General information
- Type: light aircraft
- National origin: USA
- Manufacturer: Aerodis
- Designer: David Thurston

History
- First flight: April 7, 1991

= Aerodis AA200 Orion =

Type of aircraft

The Aerodis AA200 Orion is a four-seat prototype light aircraft designed in the United States and which first flew on April 7, 1991. Aerodis commissioned the design with the intention of developing a family of related aircraft sharing a common basic airframe, including the AA300 Rigel and AA330 Theta. Aerodis was also the American distributor for the Grinvalds Orion, a French light aircraft intended for homebuilding. Although the Aerodis Orion and Grinvalds Orion shared a same basic configuration and composite construction, the two aircraft were not further related, and the AA200 was an all-new design. The designs are sometimes known as the CRSS AA200 Orion, CRSS AA300 Rigel, and CRSS AA330 Theta after the rights to the designs were sold to Indonesian manufacturer CRSS.

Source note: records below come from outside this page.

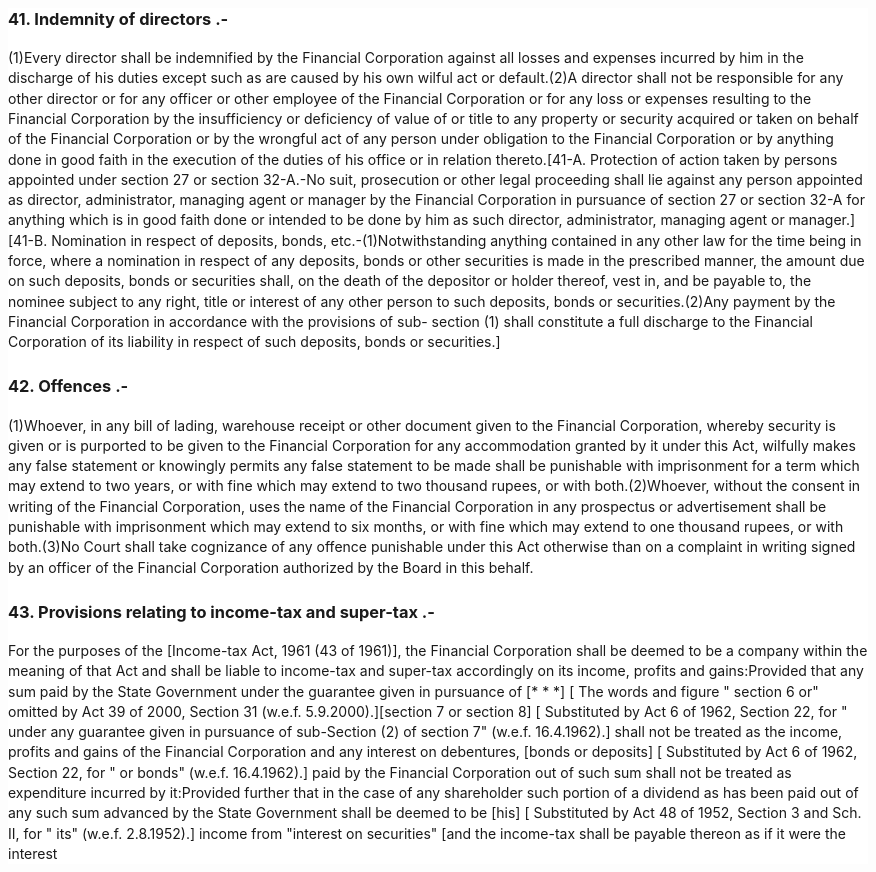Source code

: 
### 41. Indemnity of directors .-

(1)Every director shall be indemnified by the Financial Corporation against
all losses and expenses incurred by him in the discharge of his duties except
such as are caused by his own wilful act or default.(2)A director shall not be
responsible for any other director or for any officer or other employee of the
Financial Corporation or for any loss or expenses resulting to the Financial
Corporation by the insufficiency or deficiency of value of or title to any
property or security acquired or taken on behalf of the Financial Corporation
or by the wrongful act of any person under obligation to the Financial
Corporation or by anything done in good faith in the execution of the duties
of his office or in relation thereto.[41-A. Protection of action taken by
persons appointed under section 27 or section 32-A.-No suit, prosecution or
other legal proceeding shall lie against any person appointed as director,
administrator, managing agent or manager by the Financial Corporation in
pursuance of section 27 or section 32-A for anything which is in good faith
done or intended to be done by him as such director, administrator, managing
agent or manager.][41-B. Nomination in respect of deposits, bonds,
etc.-(1)Notwithstanding anything contained in any other law for the time being
in force, where a nomination in respect of any deposits, bonds or other
securities is made in the prescribed manner, the amount due on such deposits,
bonds or securities shall, on the death of the depositor or holder thereof,
vest in, and be payable to, the nominee subject to any right, title or
interest of any other person to such deposits, bonds or securities.(2)Any
payment by the Financial Corporation in accordance with the provisions of sub-
section (1) shall constitute a full discharge to the Financial Corporation of
its liability in respect of such deposits, bonds or securities.]

### 42. Offences .-

(1)Whoever, in any bill of lading, warehouse receipt or other document given
to the Financial Corporation, whereby security is given or is purported to be
given to the Financial Corporation for any accommodation granted by it under
this Act, wilfully makes any false statement or knowingly permits any false
statement to be made shall be punishable with imprisonment for a term which
may extend to two years, or with fine which may extend to two thousand rupees,
or with both.(2)Whoever, without the consent in writing of the Financial
Corporation, uses the name of the Financial Corporation in any prospectus or
advertisement shall be punishable with imprisonment which may extend to six
months, or with fine which may extend to one thousand rupees, or with
both.(3)No Court shall take cognizance of any offence punishable under this
Act otherwise than on a complaint in writing signed by an officer of the
Financial Corporation authorized by the Board in this behalf.

### 43. Provisions relating to income-tax and super-tax .-

For the purposes of the [Income-tax Act, 1961 (43 of 1961)], the Financial
Corporation shall be deemed to be a company within the meaning of that Act and
shall be liable to income-tax and super-tax accordingly on its income, profits
and gains:Provided that any sum paid by the State Government under the
guarantee given in pursuance of [* * *] [ The words and figure " section 6 or"
omitted by Act 39 of 2000, Section 31 (w.e.f. 5.9.2000).][section 7 or section
8] [ Substituted by Act 6 of 1962, Section 22, for " under any guarantee given
in pursuance of sub-Section (2) of section 7" (w.e.f. 16.4.1962).] shall not
be treated as the income, profits and gains of the Financial Corporation and
any interest on debentures, [bonds or deposits] [ Substituted by Act 6 of
1962, Section 22, for " or bonds" (w.e.f. 16.4.1962).] paid by the Financial
Corporation out of such sum shall not be treated as expenditure incurred by
it:Provided further that in the case of any shareholder such portion of a
dividend as has been paid out of any such sum advanced by the State Government
shall be deemed to be [his] [ Substituted by Act 48 of 1952, Section 3 and
Sch. II, for " its" (w.e.f. 2.8.1952).] income from "interest on securities"
[and the income-tax shall be payable thereon as if it were the interest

==Design and development==
The Orion is a low-wing cantilever monoplane with a T-tail, prominent ventral fin, and retractable, tricycle undercarriage. It is powered by a mid-mounted piston engine driving a pusher propeller though a long driveshaft. Construction throughout is of composite materials. The enclosed cabin seats four people in 2+2 configuration.

Aerodis planned to use this design as the basis for a jet trainer aircraft, the AA300 Rigel, and a light tactical aircraft, the AA330 Theta. In both these cases, the piston engine was to be replaced by a small turbofan, either the Garrett F109 or Williams FJ44, and the cockpit was to be enclosed by a bubble canopy. The Rigel was to seat pilot and instructor in tandem, while the Theta was to be a single-seat aircraft fitted with an ejector seat. Aerodis presented both designs at the 1989 Paris Air Show.

Two prototypes of the Rigel were under construction in 1991 for entry into the US Department of Defense Joint Primary Aircraft Training System competition, one to test each of the prospective powerplants. Aerodis was unable to attract sufficient investment to complete the prototypes or continue development.

Manufacturing of Aerodis designs was to have been carried out by Cipta Restu Sarana Svaha (CRSS) in Indonesia. In 1991, Aerodis sold the whole program to CRSS.